The whole reason I'm forcing myself out of my comfort zone is to take up space. I need my own corner of the internet, to voice my thoughts even if no one is listening...reading. So this is my journal. My own space. I don't get it anywhere else. So why not?
Read if you like, comment too if you want. But don't hate. Don't judge. (Goddess knows I'm going to get more than enough of both of those things from my own family.)
I am simply a woman, trying to make sense of the complete and utter bullshit I've somehow fallen into. Thanks, Universe, really.
Let me introduce myself. Let's say my name is...well, let's just call me Nyx. And I'm turning 30 in a few months. (Saturn's return is a bitch.) I am a practicing Witch, specializing in tarot and divination. I say "specializing" but that's just a fancy way for me to say that I get weird intuitive feelings and use tarot as a means to translate.
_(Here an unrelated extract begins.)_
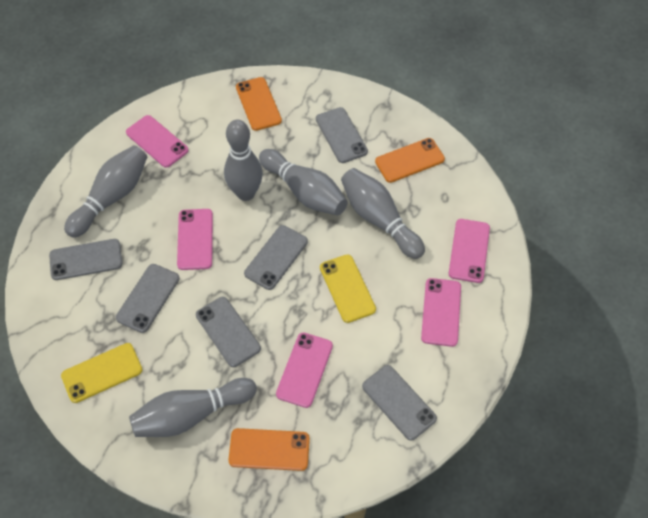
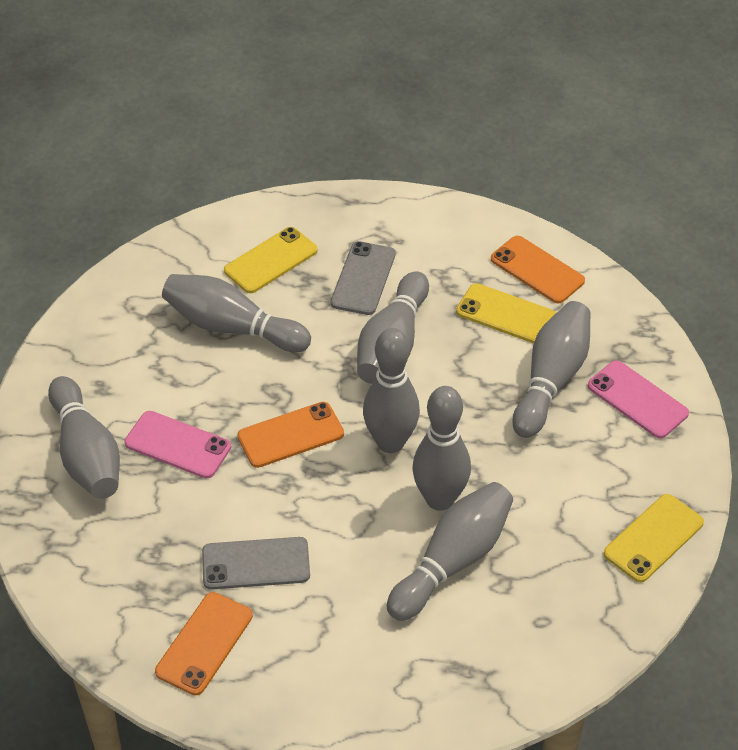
grey bowling pin: 5 -> 7
grey phone: 6 -> 2
pink phone: 5 -> 2
yellow phone: 2 -> 3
Call me crazy if you like, but I firmly believe I've got a literal Goddess for a guide - the absolute Queen herself, Lilith. She's been by my side my entire life, and I only just realized it years ago. Since then, I've kept her in my thoughts. And now, during this tumultuous time, she's my guiding star. My Death, in a time where something severely needs to die.
To further set the stage - I'm a writer, daughter, sister, and girlfriend to a loving and supportive boyfriend - let's call him Mark. My family adores Mark, which is hysterical because they've never approved of anything I've done. Hell, they didn't even acknowledge me as a responsible adult until I was 27. (That's a whole other blog post.)
I have been with my boyfriend for going on three years now. We live together, and have successfully built a life together. It's a good life, filled with laughter and joy. Sure, there's frustrations, there's arguments but only in healthy amounts. He's by far the best relationship I've ever been in. Despite any major issues we've encountered.
But of course, I wouldn't be doing this all if I was truly happy and content, would I? Who wants to read a blog about good times. We all know we're here for the drama, the tension, the absolute mess of it all.